With the pictures left out, write out the records verbatim.

------------------------------------------------

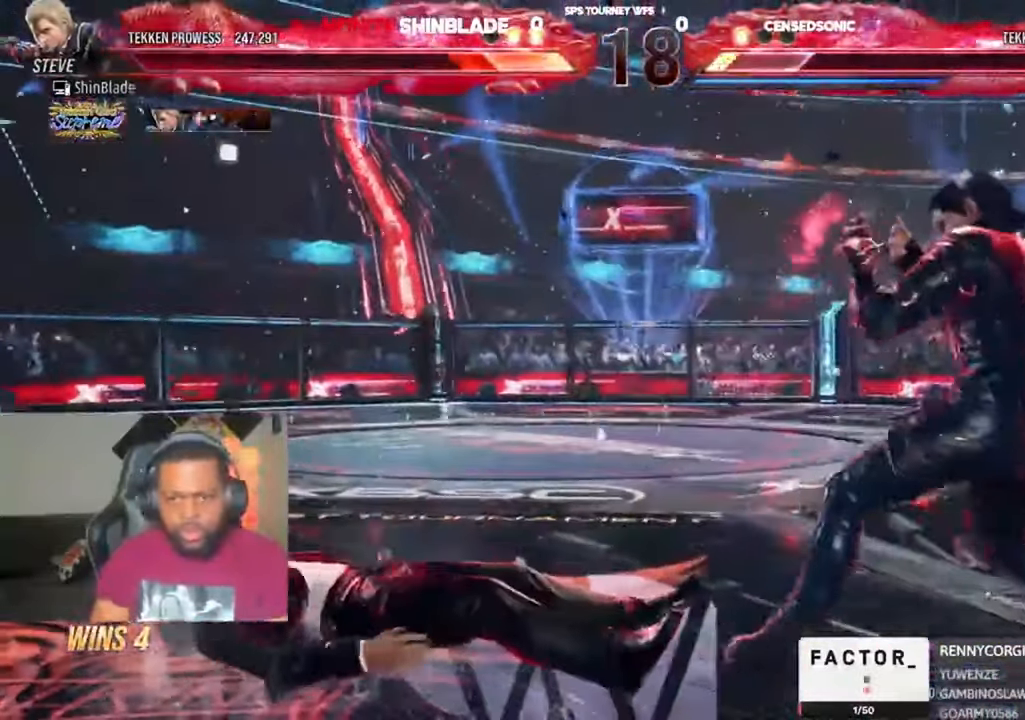
Gameplay with a controller (PlayStation layout); each line is a JSON object with the inputs held at the frame after it. "events" lists button and stick changes between this image and that frame as [ms after this image, input, new state], when the widget could be followed in between.
{"buttons": [], "left_stick": "center", "right_stick": "center", "events": [[200, "DPAD_RIGHT", "down"], [234, "DPAD_DOWN", "down"], [434, "DPAD_DOWN", "up"], [500, "DPAD_RIGHT", "up"]]}
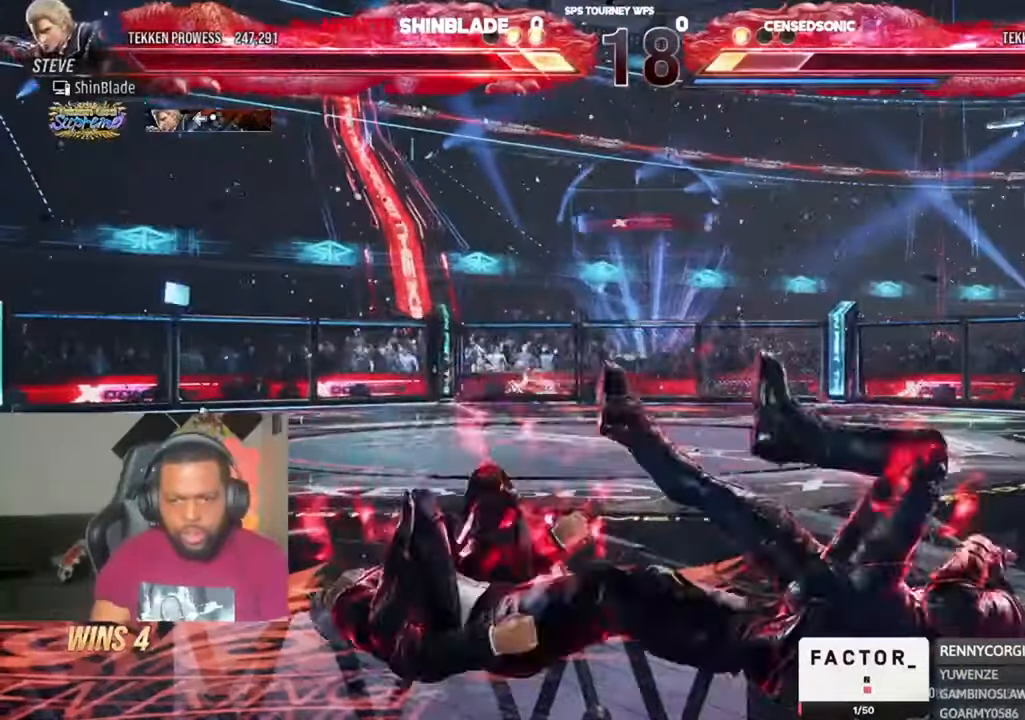
{"buttons": ["DPAD_DOWN"], "left_stick": "center", "right_stick": "center", "events": [[100, "CIRCLE", "down"], [200, "CIRCLE", "up"], [500, "DPAD_DOWN", "down"]]}
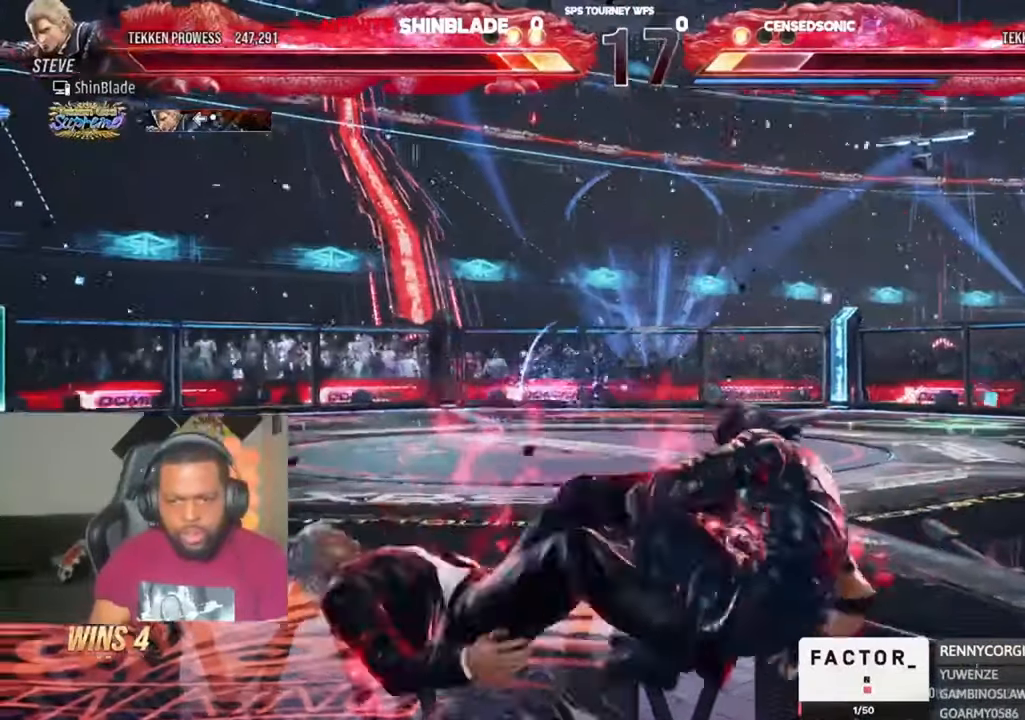
{"buttons": ["CIRCLE", "DPAD_DOWN"], "left_stick": "center", "right_stick": "center", "events": [[67, "CIRCLE", "down"], [134, "CIRCLE", "up"], [200, "CIRCLE", "down"], [267, "CIRCLE", "up"], [334, "CIRCLE", "down"], [400, "CIRCLE", "up"], [467, "CIRCLE", "down"]]}
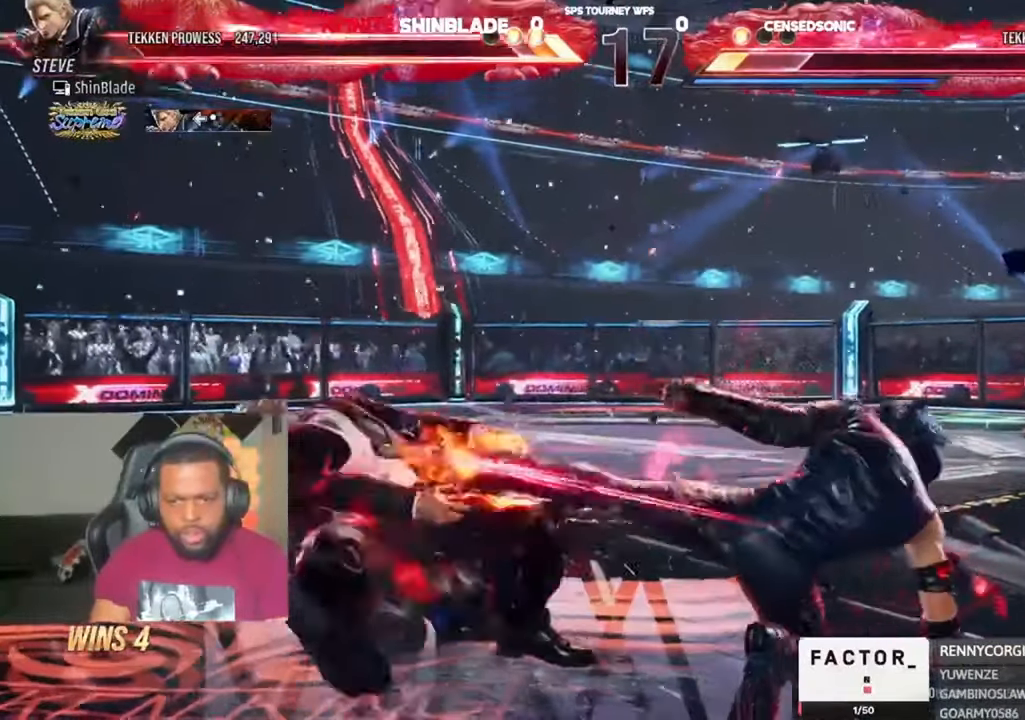
{"buttons": [], "left_stick": "center", "right_stick": "center", "events": [[67, "CIRCLE", "up"], [134, "DPAD_DOWN", "up"], [267, "DPAD_LEFT", "down"], [334, "DPAD_LEFT", "up"]]}
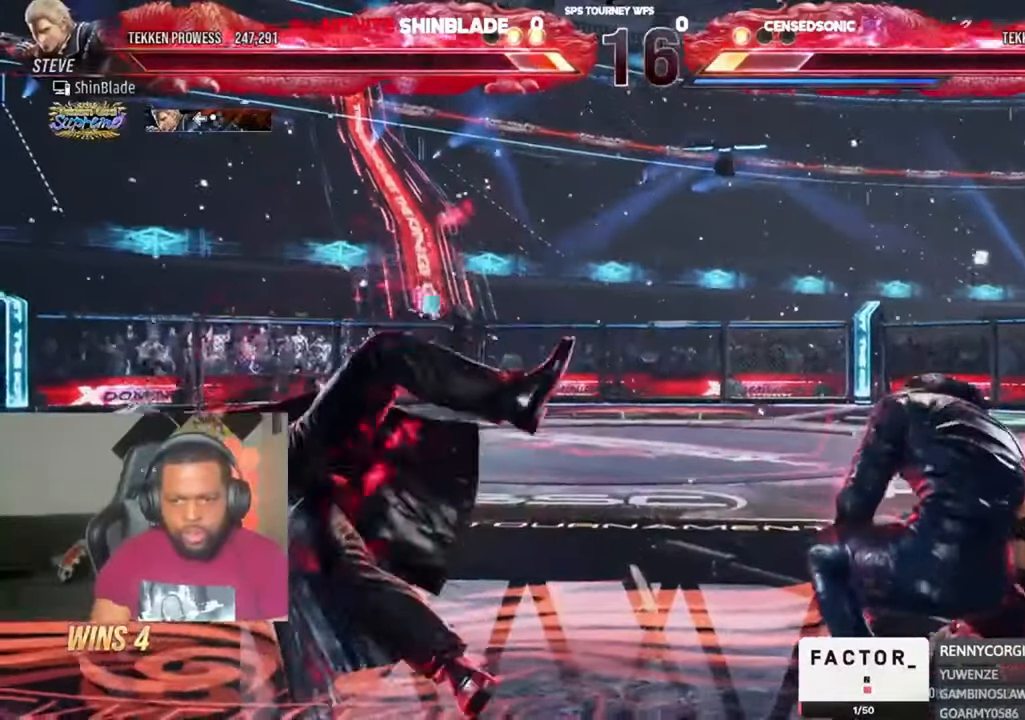
{"buttons": ["CROSS", "CIRCLE"], "left_stick": "center", "right_stick": "center", "events": [[300, "CIRCLE", "down"], [300, "CROSS", "down"], [400, "CIRCLE", "up"], [400, "CROSS", "up"], [467, "CIRCLE", "down"], [467, "CROSS", "down"]]}
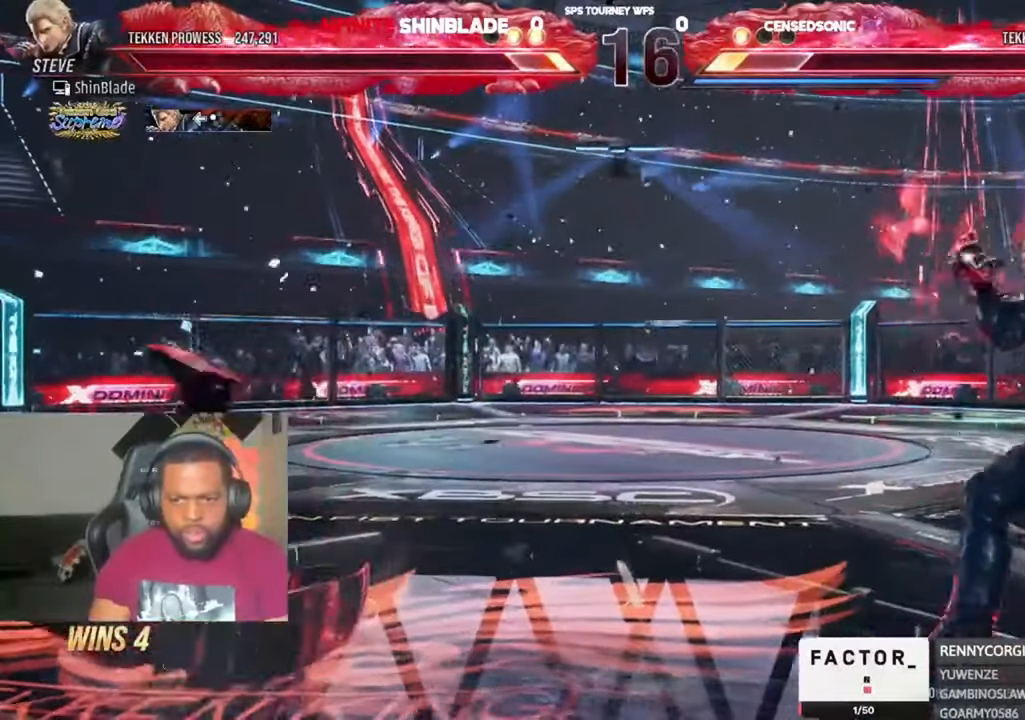
{"buttons": ["DPAD_LEFT"], "left_stick": "center", "right_stick": "center", "events": [[34, "CIRCLE", "up"], [34, "CROSS", "up"], [134, "CIRCLE", "down"], [134, "CROSS", "down"], [134, "DPAD_DOWN", "down"], [134, "DPAD_RIGHT", "down"], [200, "CIRCLE", "up"], [200, "CROSS", "up"], [200, "DPAD_DOWN", "up"], [200, "DPAD_RIGHT", "up"], [234, "CIRCLE", "down"], [234, "CROSS", "down"], [400, "CROSS", "up"], [434, "CIRCLE", "up"], [434, "DPAD_LEFT", "down"]]}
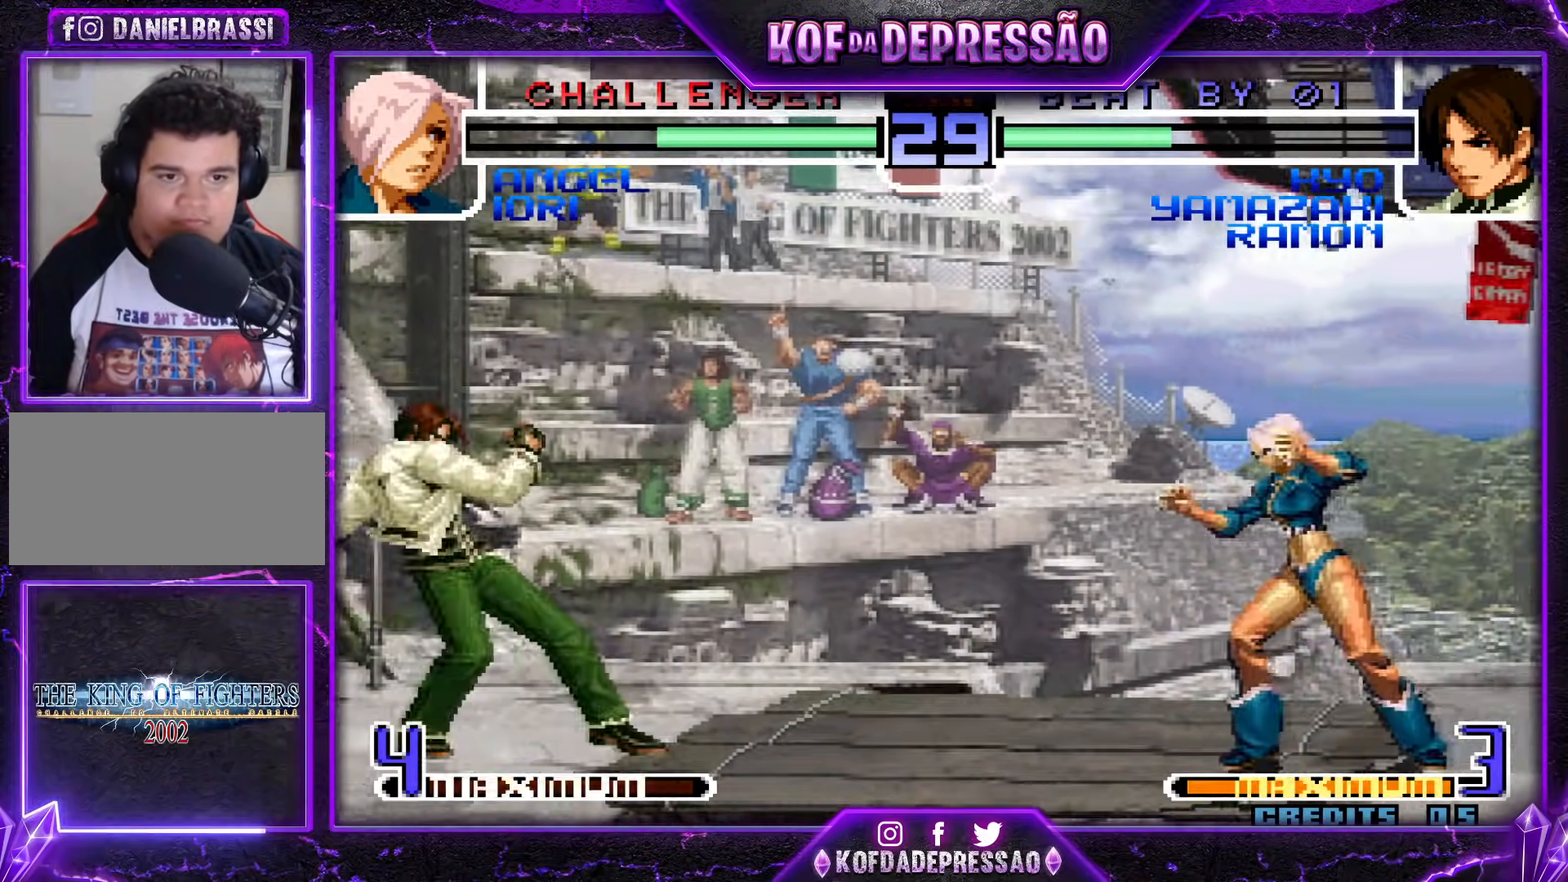
Gameplay with a controller (arcade stick); each line is a JSON object with the inputs held at the frame after it. "events" lists button and stick changes between this image and that frame as [ms after this image, input, new state], when the widget could be followed in between. Not read: L3 R3 left_stick other_buttons.
{"buttons": [], "events": [[34, "SQUARE", "up"], [34, "TRIANGLE", "up"]]}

------------------------------------------------

RESULT OF THE EXERCISE:
Gameplay with a controller (PlayStation layout); each line is a JSON object with the inputs held at the frame after it. "events" lists button and stick changes between this image and that frame as [ms after this image, input, new state], when the widget could be followed in between.
{"buttons": [], "left_stick": "center", "right_stick": "center", "events": [[200, "DPAD_RIGHT", "down"], [234, "DPAD_DOWN", "down"], [434, "DPAD_DOWN", "up"], [500, "DPAD_RIGHT", "up"]]}
{"buttons": ["DPAD_DOWN"], "left_stick": "center", "right_stick": "center", "events": [[100, "CIRCLE", "down"], [200, "CIRCLE", "up"], [500, "DPAD_DOWN", "down"]]}
{"buttons": ["CIRCLE", "DPAD_DOWN"], "left_stick": "center", "right_stick": "center", "events": [[67, "CIRCLE", "down"], [134, "CIRCLE", "up"], [200, "CIRCLE", "down"], [267, "CIRCLE", "up"], [334, "CIRCLE", "down"], [400, "CIRCLE", "up"], [467, "CIRCLE", "down"]]}
{"buttons": [], "left_stick": "center", "right_stick": "center", "events": [[67, "CIRCLE", "up"], [134, "DPAD_DOWN", "up"], [267, "DPAD_LEFT", "down"], [334, "DPAD_LEFT", "up"]]}
{"buttons": ["CROSS", "CIRCLE"], "left_stick": "center", "right_stick": "center", "events": [[300, "CIRCLE", "down"], [300, "CROSS", "down"], [400, "CIRCLE", "up"], [400, "CROSS", "up"], [467, "CIRCLE", "down"], [467, "CROSS", "down"]]}
{"buttons": ["DPAD_LEFT"], "left_stick": "center", "right_stick": "center", "events": [[34, "CIRCLE", "up"], [34, "CROSS", "up"], [134, "CIRCLE", "down"], [134, "CROSS", "down"], [134, "DPAD_DOWN", "down"], [134, "DPAD_RIGHT", "down"], [200, "CIRCLE", "up"], [200, "CROSS", "up"], [200, "DPAD_DOWN", "up"], [200, "DPAD_RIGHT", "up"], [234, "CIRCLE", "down"], [234, "CROSS", "down"], [400, "CROSS", "up"], [434, "CIRCLE", "up"], [434, "DPAD_LEFT", "down"]]}
Gameplay with a controller (arcade stick); each line is a JSON object with the inputs held at the frame after it. "events" lists button and stick changes between this image and that frame as [ms after this image, input, new state], when the widget could be followed in between. Not read: L3 R3 left_stick other_buttons.
{"buttons": [], "events": [[34, "SQUARE", "up"], [34, "TRIANGLE", "up"]]}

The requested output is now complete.